Tenure sustains the incompetent and the malevolent who respond to “open government” by keeping two sets of files: one “open” and the other operative. Before retirement they get their old files from Archives and lose them so that the thirty-year rule on the release of documents has destroyed more evidence than it has added to historical knowledge. These fat cats then retire on extravagant superannuation benefits. It is against such privileges and powers that Hawker directs his book.

His second reform area is freedom of information and here he notes the extraordinary secretiveness of Australian officials and their self-protective devices such as maintaining twin sets of files. “Open government” is also seen as one way of informing politicians as well as educating the ordinary citizen.

Tied to the flow to people of information are Hawker’s thoughts on the distribution of power inside the bureaucracy which he discusses in a chapter on “Industrial democracy”. Following on from these matters, Hawker inevitably encourages the appointment of more women, black and immigrants at all levels.

Hawker’s final set of ideas brings in several political and constitutional complications. For instance, the existing divisions of power between Commonwealth, State and local authorities are one more hurdle to the efficient and effective provision of services.

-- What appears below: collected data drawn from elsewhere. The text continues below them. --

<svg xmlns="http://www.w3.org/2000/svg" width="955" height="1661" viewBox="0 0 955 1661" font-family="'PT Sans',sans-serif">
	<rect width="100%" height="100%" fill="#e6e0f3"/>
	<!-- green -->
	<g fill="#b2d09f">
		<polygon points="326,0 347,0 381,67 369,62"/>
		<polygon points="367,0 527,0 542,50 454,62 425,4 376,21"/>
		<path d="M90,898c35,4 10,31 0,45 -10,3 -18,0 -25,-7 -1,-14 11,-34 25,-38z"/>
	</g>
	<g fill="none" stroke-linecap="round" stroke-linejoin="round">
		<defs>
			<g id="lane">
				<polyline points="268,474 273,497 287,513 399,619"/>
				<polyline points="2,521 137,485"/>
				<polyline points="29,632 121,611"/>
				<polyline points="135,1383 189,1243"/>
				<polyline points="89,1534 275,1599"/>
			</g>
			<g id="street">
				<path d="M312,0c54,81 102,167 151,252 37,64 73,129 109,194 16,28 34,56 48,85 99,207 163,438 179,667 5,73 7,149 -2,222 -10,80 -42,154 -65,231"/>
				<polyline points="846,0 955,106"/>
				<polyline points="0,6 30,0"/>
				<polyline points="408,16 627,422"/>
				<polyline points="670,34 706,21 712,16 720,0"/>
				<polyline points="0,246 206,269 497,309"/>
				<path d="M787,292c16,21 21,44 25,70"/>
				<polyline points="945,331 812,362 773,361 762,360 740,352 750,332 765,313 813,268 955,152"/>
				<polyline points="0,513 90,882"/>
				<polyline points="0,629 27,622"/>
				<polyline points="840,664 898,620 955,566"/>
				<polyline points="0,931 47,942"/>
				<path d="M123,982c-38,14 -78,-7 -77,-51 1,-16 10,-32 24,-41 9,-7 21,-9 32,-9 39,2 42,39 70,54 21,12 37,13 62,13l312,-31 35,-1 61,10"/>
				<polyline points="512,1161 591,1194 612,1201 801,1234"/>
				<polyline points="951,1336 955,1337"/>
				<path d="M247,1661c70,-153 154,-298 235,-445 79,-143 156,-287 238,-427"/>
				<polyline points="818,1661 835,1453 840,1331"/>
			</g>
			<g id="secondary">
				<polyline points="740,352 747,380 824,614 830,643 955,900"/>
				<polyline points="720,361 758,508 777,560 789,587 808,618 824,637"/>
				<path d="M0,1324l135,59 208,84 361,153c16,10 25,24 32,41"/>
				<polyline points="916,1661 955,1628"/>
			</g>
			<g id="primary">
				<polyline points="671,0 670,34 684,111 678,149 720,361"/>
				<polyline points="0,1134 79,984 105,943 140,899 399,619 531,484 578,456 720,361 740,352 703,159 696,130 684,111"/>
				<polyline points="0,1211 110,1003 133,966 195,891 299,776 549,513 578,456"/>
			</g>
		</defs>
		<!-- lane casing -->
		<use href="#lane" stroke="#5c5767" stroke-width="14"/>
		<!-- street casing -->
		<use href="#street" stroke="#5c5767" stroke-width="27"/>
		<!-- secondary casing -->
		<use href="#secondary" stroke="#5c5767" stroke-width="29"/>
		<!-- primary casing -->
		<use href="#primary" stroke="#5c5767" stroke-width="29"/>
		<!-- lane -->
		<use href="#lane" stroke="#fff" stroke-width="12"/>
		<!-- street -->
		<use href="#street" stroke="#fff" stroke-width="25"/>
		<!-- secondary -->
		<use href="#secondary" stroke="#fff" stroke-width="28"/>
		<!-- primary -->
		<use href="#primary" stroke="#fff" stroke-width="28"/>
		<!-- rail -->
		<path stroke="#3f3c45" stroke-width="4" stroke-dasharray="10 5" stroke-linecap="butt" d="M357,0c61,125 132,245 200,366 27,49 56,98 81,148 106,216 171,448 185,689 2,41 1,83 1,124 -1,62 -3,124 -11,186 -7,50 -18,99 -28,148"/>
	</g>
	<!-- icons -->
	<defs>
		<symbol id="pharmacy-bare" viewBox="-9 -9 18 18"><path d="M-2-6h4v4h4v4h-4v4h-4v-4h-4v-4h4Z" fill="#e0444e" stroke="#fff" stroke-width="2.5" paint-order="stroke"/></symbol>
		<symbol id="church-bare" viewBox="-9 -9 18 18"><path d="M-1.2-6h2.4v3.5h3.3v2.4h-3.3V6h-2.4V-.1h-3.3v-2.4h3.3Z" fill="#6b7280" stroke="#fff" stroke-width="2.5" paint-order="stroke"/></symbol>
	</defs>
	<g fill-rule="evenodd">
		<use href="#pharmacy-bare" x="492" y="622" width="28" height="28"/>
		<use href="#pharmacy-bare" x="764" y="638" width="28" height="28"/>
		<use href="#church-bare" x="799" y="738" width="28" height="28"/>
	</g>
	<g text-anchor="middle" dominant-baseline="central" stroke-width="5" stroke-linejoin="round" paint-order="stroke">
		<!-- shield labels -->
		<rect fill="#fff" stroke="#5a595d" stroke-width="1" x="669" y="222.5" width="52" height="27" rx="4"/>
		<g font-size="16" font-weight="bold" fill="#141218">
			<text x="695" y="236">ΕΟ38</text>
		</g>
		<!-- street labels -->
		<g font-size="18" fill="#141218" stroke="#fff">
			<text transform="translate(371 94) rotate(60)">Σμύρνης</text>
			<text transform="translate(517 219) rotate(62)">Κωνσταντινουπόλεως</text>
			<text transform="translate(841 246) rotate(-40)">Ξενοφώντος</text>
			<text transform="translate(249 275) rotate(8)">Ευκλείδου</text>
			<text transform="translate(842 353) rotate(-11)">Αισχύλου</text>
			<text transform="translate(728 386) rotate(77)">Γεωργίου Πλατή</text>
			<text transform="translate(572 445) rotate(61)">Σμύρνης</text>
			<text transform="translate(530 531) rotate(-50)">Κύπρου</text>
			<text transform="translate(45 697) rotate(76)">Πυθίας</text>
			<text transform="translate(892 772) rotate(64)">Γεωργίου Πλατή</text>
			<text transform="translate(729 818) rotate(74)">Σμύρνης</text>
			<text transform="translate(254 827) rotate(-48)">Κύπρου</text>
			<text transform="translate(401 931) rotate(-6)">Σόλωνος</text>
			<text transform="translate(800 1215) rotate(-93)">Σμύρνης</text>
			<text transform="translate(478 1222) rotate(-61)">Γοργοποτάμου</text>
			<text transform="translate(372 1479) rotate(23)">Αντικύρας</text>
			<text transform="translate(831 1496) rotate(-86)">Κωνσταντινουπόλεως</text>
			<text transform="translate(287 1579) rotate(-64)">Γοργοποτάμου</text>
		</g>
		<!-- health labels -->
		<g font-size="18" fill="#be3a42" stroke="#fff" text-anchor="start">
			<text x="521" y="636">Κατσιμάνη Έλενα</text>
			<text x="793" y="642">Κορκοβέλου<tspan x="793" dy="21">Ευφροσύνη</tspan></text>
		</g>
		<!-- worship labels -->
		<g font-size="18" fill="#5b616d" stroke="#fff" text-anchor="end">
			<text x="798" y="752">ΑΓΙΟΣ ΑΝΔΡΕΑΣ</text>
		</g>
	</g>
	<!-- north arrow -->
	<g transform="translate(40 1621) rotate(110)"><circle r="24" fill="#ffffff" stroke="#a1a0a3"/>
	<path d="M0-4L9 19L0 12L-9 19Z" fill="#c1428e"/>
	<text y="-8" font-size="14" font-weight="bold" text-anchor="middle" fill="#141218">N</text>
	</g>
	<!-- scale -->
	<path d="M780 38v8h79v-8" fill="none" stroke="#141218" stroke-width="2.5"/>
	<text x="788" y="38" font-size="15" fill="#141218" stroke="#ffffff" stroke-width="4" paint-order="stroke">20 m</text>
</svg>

He also wants to replace departments by policy units and operating units. In other words, the people responsible for delivering pensions need not be managed by the people deciding who should be eligible for benefits.

Hawker sees parliament as a secondary place for instituting reform of society since it “is within the public service that fundamental disagreements over political and economic power will be tested”.

For each of these areas of reform, Hawker offers a few innovations plus a wide-ranging critique of current practices. The politician is enticed from particular improvements towards a general transformation, not only of the bureaucracy but also of the society as a whole.

Who’s Maser, Who’s Servant? could have been usefully arranged. Although it is brief, it is still too long for most politicians to read. John Cain and his ministers in Victoria should get someone to itemise Hawker’s proposals and arguments. Even at this late stage, such a list would provide the ALP cabinet there with a guide to why its achievements turn out to be less than its modest intentions. Hawker’s second chapter, “Labor’s Vanities”, consolidates the many critiques that have been made of the ineptness of the Whitlam administration. It is to avoid repeating all those errors that this book has been written.

In conclusion, here are five specific points for further debate. First, Hawker’s discussion of tenure needs to be extended beyond the public service and into academe, the ABC and all the intelligentsia. Tenure is one of the seven modern plagues: if total uncertainty is corrosive of creativity, absolute security is every bit as debilitating.

Secondly, portable superannuation needs to be planned, not ignored as Hawker has done. Thirdly, the life-span of reforms has to be estimated: can any loosening last more than twelve months before the old guard replicate their self-defences? Fourthly, the use of public sector employment as a form of social welfare for the halt and infirm has to be faced: this issue is particularly relevant to State and local government.

Finally, the false identification of governmentalism with socialism needs to be broken. Hawker does not suffer from this muddle himself, but neither has he confronted it openly. Since his book is aimed at the ALP, wherein confusion is chronic and endemic, a recognition of the true nature of state activities [as servant of capital] is an essential prelude to reforming bureaucracy.